The Great War brought permanent changes to Eltham. The village of 1900 grew to a town of 40,000; green fields were replaced by churches, cinemas and shops. Once again, munitions workers flooded into the Arsenal at Woolwich and part of the Deansfield building was taken to provide elementary education for their children. This was a great disappointment but school life continued despite the disruption of frequent air-raid warnings. There was no talk of evacuation.
During the war the school actively supported the 15th Battalion, County of London Regiment, after the Major in charge of Headquarters wrote to Miss Bramwell asking for her support in a recruiting campaign in the mistaken belief that her pupils were boys. To make up for his disappointment, the girls regularly knitted comforts for the Battalion troops and received letters from the Major in return. In December 1915 the school adopted a Woolwich prisoner-of-war in Germany, Private W. Miles, and sent him regular parcels. Refugees began to arrive in Woolwich and six Belgian girls received their education at Eltham. Some had escaped with their families but others had no news whatever of their relatives left behind.
In June 1916, the school achieved its 10th anniversary but there were no special celebrations because of the war. There was however a special edition of the magazine, devoted in part to a record of the school’s war work, but mainly a review of the first 10 years. The record of that first ten years tells an impressive story of achievement in academic results, social service and personal development. The teachers appointed to the newly created secondary schools had been women of wide experience and advanced ideas about the part schools should play in the education of girls. Their dedication and the talents and determination of the pupils themselves were bearing impressive fruit. The News of Old Girls in 1916 includes university graduates and students, teachers and trainee teachers, nurses, civil servants and employees in banking, insurance and business. In 1916, neither they nor their teachers were yet entitled to vote but in later years an early pupil was to become not only an M.P. but also a Minister of the Crown.
The ending of the Great War and the return to peace seems to have brought few changes to school life though there is a long gap in the records between 1916 and the launch of a new magazine in 1924. This and subsequent magazines record that in the 1920’s examination successes continued to rise, numbers of girls went to university and in 1924 a pupil won one of the first State Scholarships. Clubs and societies continued to flourish. The Art Circle, founded in 1910, provided flowers for schools in less fortunate districts. The Meteorological Society made daily weather observations, even on Saturdays, and the school became an official Met. Office School Weather Station. From 1920 onwards, holiday excursions to France and Belgium were organized and led by members of staff. The strong tradition of social service was crystallized into the House system of the 1920’s. Every pupil joined a House of her choice – their role was not social or competitive, but to support a particular charity or community purpose. These included the Deptford Play Centre, Dr. Barnardo’s Homes, the Woolwich Invalid Children’s Aid Association and a cot at the Elizabeth Garrett Anderson Hospital. In addition, clothing was collected for the Poor Children’s Clothing Association and blind children were taken for walks on Saturday afternoons.
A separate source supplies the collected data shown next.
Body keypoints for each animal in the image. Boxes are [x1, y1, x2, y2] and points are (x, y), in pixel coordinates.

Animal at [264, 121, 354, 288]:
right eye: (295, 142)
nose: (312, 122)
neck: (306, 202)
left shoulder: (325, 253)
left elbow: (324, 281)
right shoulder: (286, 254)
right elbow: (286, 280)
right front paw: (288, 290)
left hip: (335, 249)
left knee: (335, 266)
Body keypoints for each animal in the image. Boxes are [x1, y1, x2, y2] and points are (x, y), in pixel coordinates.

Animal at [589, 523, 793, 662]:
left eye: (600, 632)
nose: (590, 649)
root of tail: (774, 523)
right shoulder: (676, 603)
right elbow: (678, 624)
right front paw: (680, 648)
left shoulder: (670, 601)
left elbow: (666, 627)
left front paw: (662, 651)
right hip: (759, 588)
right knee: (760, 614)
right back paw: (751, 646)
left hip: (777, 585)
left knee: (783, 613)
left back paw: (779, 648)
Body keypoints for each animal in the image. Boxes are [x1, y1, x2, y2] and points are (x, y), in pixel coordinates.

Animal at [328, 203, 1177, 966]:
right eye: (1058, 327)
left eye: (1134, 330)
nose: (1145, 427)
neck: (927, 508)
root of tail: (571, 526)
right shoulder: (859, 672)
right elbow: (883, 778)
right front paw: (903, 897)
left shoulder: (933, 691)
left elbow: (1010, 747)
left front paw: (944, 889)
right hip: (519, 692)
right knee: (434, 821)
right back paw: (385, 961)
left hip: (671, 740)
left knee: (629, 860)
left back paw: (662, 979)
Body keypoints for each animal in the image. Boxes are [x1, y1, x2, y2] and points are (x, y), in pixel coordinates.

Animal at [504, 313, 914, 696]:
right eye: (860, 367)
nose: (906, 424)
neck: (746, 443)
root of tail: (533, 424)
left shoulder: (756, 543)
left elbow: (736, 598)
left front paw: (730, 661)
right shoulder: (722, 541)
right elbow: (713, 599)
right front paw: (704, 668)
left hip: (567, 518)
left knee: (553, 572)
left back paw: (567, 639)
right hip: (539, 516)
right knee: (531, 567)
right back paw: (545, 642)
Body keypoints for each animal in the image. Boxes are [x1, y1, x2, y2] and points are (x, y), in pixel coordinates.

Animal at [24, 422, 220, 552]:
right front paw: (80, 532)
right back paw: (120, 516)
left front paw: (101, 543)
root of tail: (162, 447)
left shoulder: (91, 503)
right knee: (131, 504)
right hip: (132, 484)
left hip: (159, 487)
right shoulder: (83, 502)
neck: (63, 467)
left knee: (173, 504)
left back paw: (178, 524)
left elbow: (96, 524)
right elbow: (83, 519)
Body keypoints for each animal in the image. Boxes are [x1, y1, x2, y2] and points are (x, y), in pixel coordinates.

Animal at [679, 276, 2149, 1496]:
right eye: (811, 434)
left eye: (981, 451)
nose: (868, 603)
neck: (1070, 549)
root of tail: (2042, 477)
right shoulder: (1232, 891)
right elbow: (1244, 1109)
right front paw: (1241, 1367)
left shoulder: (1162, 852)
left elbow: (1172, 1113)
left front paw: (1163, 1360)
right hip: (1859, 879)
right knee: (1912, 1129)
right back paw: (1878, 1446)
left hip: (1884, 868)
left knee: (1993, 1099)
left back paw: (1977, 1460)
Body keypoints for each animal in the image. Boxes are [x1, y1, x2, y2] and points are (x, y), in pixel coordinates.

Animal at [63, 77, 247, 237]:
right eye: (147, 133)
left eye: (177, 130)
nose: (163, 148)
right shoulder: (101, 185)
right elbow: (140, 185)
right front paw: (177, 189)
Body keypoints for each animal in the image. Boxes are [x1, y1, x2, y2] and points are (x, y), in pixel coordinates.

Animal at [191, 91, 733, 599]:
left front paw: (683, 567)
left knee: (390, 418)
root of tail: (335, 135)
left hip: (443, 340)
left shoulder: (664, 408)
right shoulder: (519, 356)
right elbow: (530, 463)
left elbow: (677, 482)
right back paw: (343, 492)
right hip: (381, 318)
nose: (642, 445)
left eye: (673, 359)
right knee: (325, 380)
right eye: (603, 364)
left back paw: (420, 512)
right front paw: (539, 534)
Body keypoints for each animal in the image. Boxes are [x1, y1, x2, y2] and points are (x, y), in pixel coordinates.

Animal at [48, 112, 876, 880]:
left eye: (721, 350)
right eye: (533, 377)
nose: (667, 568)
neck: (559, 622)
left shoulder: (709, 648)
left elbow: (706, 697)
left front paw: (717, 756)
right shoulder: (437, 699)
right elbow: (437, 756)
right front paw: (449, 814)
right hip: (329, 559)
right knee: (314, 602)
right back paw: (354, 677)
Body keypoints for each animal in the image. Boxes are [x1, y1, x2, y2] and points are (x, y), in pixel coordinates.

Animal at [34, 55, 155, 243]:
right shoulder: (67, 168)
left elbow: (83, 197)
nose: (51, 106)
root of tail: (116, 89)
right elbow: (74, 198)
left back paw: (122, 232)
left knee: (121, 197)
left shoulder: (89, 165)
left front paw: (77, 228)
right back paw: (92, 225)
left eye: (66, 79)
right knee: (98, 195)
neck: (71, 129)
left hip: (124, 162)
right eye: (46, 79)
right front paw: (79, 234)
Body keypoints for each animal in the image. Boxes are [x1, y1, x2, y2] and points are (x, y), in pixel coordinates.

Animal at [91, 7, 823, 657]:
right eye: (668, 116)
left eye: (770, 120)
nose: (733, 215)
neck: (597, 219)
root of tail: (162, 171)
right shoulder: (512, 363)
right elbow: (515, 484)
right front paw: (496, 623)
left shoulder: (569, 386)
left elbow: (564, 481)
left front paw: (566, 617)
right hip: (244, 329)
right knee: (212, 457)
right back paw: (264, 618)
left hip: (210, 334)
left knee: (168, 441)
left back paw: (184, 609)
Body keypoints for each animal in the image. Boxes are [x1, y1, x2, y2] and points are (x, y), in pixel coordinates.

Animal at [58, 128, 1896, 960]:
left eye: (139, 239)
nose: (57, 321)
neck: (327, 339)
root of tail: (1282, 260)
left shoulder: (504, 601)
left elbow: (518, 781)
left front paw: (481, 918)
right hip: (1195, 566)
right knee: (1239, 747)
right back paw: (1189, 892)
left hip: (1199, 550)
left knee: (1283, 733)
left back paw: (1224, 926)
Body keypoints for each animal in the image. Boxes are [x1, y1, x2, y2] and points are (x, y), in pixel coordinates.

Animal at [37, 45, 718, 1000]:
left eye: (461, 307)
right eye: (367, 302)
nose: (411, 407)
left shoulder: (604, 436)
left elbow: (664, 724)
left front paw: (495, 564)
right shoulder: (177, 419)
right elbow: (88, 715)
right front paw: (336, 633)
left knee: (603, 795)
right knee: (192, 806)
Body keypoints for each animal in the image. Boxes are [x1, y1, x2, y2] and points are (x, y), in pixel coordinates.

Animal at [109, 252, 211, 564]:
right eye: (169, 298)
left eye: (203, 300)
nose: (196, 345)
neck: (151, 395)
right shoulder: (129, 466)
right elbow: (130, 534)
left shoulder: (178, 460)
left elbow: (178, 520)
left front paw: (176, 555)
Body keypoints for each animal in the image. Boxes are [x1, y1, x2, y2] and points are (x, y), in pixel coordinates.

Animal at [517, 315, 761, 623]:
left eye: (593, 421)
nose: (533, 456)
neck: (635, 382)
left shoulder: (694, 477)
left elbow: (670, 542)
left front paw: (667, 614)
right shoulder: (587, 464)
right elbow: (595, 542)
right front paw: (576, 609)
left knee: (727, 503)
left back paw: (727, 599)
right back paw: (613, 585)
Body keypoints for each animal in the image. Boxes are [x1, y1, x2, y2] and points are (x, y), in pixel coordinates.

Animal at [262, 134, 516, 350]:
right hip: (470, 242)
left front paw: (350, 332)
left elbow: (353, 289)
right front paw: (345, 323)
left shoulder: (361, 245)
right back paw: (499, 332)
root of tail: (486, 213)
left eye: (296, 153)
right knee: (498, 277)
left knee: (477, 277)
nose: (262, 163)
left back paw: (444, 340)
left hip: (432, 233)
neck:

During this period, demand for places at the school rose steadily and the Deansfield buildings became increasingly inadequate for a growing and successful school. Miss Bramwell and the Governors had long been aware of the need for a new school and in 1924 were able to announce the acquisition of an attractive new site on Eltham Hill. Plans for the new school were drawn up by the L.C.C. Architects’ Department and included three laboratories, a studio, domestic science room, library, gymnasium and Assembly Hall. In September 1927 the school moved from the Deansfield site and assembled for the first time in their new building, their numbers swelled to 300 by the addition of three new first forms. The County Secondary School Eltham ceased to exist and the new Eltham Hill School came into being.